* **Requirement**
Write out every line of text in the records below exactly as it appears, leaving out the pictures.

* **Material for this exercise**
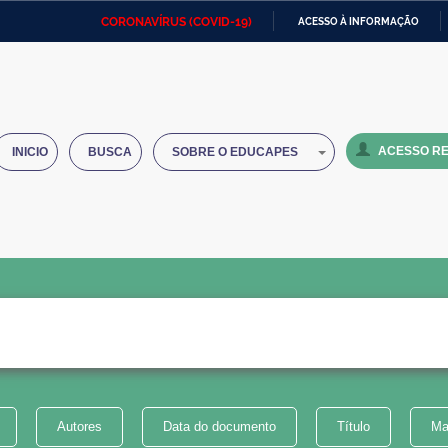
CORONAVÍRUS (COVID-19)
ACESSO À INFORMAÇÃO
Ministério da Defesa
Ministério das Relações
Mini
IR
Exteriores
PARA
O
Ministério da Cidadania
Ministério da Saúde
Mini
CONTEÚDO
ACESSO RE
INICIO
BUSCA
SOBRE O EDUCAPES
Ministério do Desenvolvimento
Controladoria-Geral da União
Minis
Regional
e do
Advocacia-Geral da União
Banco Central do Brasil
Plana
Autores
Data do documento
Título
Ma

* **Answer to this task**
CORONAVÍRUS (COVID-19)
ACESSO À INFORMAÇÃO
Ministério da Defesa
Ministério das Relações
Mini
IR
Exteriores
PARA
O
Ministério da Cidadania
Ministério da Saúde
Mini
CONTEÚDO
ACESSO RE
INICIO
BUSCA
SOBRE O EDUCAPES
Ministério do Desenvolvimento
Controladoria-Geral da União
Minis
Regional
e do
Advocacia-Geral da União
Banco Central do Brasil
Plana
Autores
Data do documento
Título
Ma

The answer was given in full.